(Extracted records)
------------------------------------------------
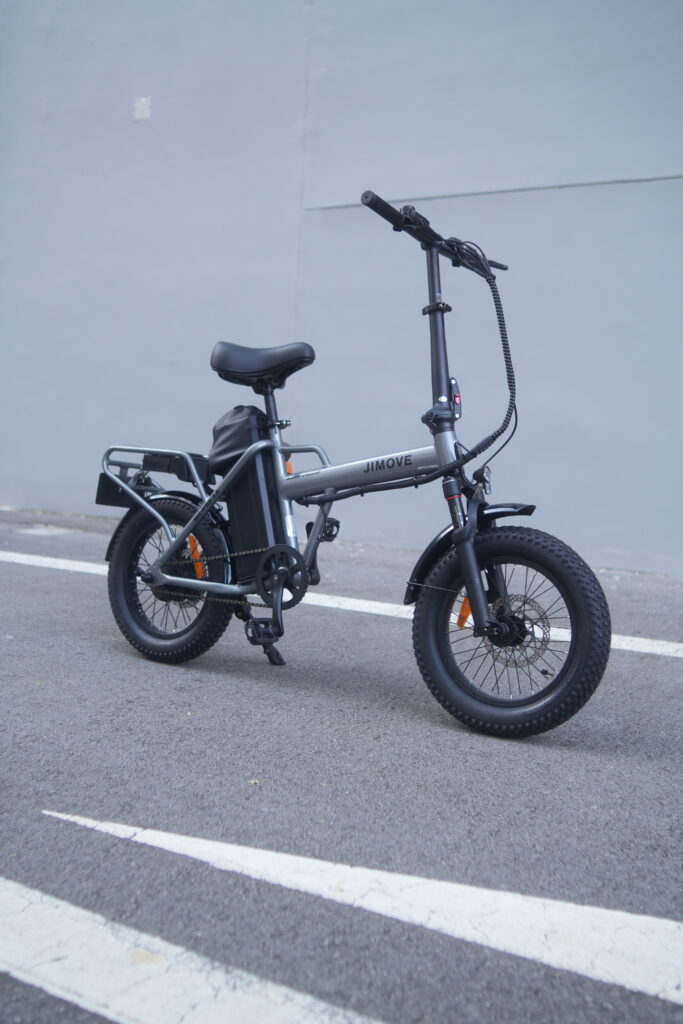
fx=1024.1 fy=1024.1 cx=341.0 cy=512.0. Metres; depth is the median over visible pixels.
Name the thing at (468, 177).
wall
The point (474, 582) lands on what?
electric bicycle
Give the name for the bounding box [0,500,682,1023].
road
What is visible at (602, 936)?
road marking
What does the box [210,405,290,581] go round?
battery pack
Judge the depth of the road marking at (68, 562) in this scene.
4.45 m
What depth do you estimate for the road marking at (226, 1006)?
1.55 m
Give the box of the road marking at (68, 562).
[0,548,681,660]
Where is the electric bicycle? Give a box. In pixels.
[96,185,608,738]
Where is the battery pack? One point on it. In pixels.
(247, 479)
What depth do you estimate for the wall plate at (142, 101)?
7.15 m
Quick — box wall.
[0,0,682,575]
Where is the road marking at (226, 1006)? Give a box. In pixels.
[0,878,385,1023]
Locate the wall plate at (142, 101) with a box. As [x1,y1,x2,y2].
[132,96,151,121]
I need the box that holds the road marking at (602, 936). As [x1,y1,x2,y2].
[48,810,681,1010]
------------------------------------------------
PROBLEM DESCRIPTION:
In your copy, repeat the records above exactly and include no images.

RESULT FOR THIS TASK:
fx=1024.1 fy=1024.1 cx=341.0 cy=512.0. Metres; depth is the median over visible pixels.
Name the thing at (468, 177).
wall
The point (474, 582) lands on what?
electric bicycle
Give the name for the bounding box [0,500,682,1023].
road
What is visible at (602, 936)?
road marking
What does the box [210,405,290,581] go round?
battery pack
Judge the depth of the road marking at (68, 562) in this scene.
4.45 m
What depth do you estimate for the road marking at (226, 1006)?
1.55 m
Give the box of the road marking at (68, 562).
[0,548,681,660]
Where is the electric bicycle? Give a box. In pixels.
[96,185,608,738]
Where is the battery pack? One point on it. In pixels.
(247, 479)
What depth do you estimate for the wall plate at (142, 101)?
7.15 m
Quick — box wall.
[0,0,682,575]
Where is the road marking at (226, 1006)? Give a box. In pixels.
[0,878,385,1023]
Locate the wall plate at (142, 101) with a box. As [x1,y1,x2,y2].
[132,96,151,121]
I need the box that holds the road marking at (602, 936). As [x1,y1,x2,y2].
[48,810,681,1010]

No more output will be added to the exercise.